Xanthomas are raised skin lesions caused by fat deposits in the skin.
They are often yellow and appear waxy.
The most common places on the body to find xanthomas if you have high cholesterol are:
- Achilles tendon.
If you notice lesions in these places it is worth seeing your doctor and asking them to check your cholesterol levels.
The BHF explains more about cholesterol symptoms: “There are usually no symptoms of high cholesterol.
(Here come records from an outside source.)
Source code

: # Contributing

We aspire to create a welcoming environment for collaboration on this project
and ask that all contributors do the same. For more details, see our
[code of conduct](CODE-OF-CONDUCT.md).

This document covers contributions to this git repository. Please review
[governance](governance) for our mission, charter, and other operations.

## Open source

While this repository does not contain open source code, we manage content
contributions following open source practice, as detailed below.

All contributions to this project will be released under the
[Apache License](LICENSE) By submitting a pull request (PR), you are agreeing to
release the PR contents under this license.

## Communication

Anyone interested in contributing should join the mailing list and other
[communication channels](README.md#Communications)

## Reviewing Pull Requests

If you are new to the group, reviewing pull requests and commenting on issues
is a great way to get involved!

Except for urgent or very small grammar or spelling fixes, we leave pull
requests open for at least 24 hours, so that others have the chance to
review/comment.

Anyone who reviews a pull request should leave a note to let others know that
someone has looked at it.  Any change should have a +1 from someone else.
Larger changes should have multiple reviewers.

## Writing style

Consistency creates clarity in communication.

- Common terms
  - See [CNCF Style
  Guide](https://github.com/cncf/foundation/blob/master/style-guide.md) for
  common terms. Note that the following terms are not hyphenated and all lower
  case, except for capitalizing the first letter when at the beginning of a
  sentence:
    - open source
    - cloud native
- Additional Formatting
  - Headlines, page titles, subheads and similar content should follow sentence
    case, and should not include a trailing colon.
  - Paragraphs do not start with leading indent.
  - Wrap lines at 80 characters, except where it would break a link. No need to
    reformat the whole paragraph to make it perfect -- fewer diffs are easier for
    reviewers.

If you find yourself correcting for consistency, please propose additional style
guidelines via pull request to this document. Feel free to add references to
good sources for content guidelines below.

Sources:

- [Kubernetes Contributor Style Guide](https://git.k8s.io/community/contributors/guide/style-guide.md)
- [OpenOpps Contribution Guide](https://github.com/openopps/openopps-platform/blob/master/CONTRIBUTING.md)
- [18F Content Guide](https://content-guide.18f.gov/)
But if left untreated, it can lead to heart attack and stroke.
“It’s often a hidden risk factor which means it can happen without us knowing until it’s too late.
“That is why it’s so important to get your cholesterol level checked.”
Other visible signs of familial hypercholesterolaemia include:
- Xanthelasmas – small, yellow lumps of cholesterol near the inner corner of your eye
- Corneal arcus – this is a pale white ring around the coloured part of your eye, your iris.
What counts as high cholesterol?
There are two types of cholesterol found in the blood – low-density lipoprotein and high-density lipoprotein.
Low-density lipoprotein is also known as “bad” cholesterol as it raises your risk of complications such as heart attacks.
Whereas high-density lipoprotein, “good” cholesterol, can lower this risk.
A healthy level of total cholesterol in the blood is considered to be five or less millimoles per litre (mmol/l).
A healthy level of high-density lipoprotein is one or more mmol/l.
And a safe amount of low-density lipoprotein is four or less mmol/l.
Lifestyle factors that cause high cholesterol include:
- Eating fatty food
- Not exercising enough
- Being overweight
- Drinking too much alcohol.
However, other uncontrollable factors can increase your chances of high cholesterol, including:
- Getting older
- If your biological sex is male
- Your ethnic background – if you are from a south Asian background, you are more likely to have high cholesterol.